- [Brief] Using the listing below, copy exactly the lines from the one containing "built with TensorFlow" to the one containing "Workflow for Humans.", both lines included, and no others.

- [Input material]
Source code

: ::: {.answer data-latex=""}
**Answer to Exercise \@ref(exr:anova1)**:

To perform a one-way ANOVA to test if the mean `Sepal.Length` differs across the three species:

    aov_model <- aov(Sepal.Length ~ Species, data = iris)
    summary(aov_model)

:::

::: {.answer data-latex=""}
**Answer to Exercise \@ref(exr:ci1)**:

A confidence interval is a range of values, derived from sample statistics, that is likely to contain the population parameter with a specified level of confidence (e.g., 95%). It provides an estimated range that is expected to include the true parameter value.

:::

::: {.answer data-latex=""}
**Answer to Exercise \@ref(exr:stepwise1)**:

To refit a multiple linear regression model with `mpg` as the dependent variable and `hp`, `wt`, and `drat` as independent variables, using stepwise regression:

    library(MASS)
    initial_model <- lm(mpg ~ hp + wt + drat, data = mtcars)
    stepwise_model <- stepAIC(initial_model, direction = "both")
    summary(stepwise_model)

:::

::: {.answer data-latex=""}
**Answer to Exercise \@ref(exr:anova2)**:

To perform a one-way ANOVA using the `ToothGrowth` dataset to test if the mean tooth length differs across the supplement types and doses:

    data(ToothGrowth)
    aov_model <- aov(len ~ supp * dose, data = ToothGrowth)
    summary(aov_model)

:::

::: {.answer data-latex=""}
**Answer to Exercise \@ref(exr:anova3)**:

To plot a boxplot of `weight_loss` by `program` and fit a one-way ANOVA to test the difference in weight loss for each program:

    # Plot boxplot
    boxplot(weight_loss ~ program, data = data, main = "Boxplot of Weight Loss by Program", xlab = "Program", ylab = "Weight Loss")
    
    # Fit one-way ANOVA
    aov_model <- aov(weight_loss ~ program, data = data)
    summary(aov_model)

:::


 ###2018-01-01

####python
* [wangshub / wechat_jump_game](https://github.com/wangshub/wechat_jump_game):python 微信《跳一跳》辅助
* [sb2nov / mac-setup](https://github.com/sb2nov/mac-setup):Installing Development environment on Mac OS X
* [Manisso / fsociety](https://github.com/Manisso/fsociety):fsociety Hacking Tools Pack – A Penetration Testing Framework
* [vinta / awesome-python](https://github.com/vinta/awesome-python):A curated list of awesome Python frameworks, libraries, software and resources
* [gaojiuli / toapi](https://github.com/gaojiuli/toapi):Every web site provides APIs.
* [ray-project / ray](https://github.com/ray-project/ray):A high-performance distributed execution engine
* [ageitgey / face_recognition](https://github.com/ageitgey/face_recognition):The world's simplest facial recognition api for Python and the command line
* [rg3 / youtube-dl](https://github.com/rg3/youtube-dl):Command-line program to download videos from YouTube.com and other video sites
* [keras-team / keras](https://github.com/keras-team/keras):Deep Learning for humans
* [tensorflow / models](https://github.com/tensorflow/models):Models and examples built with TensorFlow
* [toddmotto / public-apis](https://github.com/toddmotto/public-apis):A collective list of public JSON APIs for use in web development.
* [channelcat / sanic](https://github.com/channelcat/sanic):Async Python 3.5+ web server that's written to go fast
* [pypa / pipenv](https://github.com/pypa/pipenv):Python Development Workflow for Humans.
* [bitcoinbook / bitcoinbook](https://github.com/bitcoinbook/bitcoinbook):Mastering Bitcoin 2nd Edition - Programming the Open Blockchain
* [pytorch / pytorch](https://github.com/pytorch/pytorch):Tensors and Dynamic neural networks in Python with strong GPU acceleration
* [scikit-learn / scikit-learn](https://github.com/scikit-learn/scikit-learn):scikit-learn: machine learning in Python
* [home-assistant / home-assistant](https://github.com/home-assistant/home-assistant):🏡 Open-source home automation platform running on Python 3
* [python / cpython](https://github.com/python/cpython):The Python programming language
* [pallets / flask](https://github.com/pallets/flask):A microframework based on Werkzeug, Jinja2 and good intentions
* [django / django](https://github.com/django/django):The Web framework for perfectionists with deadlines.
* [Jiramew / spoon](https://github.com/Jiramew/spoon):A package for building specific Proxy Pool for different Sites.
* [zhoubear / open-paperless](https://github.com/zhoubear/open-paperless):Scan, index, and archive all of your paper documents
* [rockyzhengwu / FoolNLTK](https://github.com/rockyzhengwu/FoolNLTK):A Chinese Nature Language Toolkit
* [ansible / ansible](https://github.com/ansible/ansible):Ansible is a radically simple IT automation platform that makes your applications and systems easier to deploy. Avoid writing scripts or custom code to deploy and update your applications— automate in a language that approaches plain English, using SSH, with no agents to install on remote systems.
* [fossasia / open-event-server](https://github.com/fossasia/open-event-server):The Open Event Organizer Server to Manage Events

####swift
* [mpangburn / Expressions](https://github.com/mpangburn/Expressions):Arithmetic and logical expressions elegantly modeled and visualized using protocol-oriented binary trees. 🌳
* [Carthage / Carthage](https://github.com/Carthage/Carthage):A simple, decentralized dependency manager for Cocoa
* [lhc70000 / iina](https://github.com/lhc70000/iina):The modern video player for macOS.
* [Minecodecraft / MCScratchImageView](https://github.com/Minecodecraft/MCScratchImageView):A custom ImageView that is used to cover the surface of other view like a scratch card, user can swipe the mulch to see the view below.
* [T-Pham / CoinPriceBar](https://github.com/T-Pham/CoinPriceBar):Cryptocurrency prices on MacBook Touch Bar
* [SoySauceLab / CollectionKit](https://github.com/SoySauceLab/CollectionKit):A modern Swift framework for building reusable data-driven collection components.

- [Output of the task]
* [tensorflow / models](https://github.com/tensorflow/models):Models and examples built with TensorFlow
* [toddmotto / public-apis](https://github.com/toddmotto/public-apis):A collective list of public JSON APIs for use in web development.
* [channelcat / sanic](https://github.com/channelcat/sanic):Async Python 3.5+ web server that's written to go fast
* [pypa / pipenv](https://github.com/pypa/pipenv):Python Development Workflow for Humans.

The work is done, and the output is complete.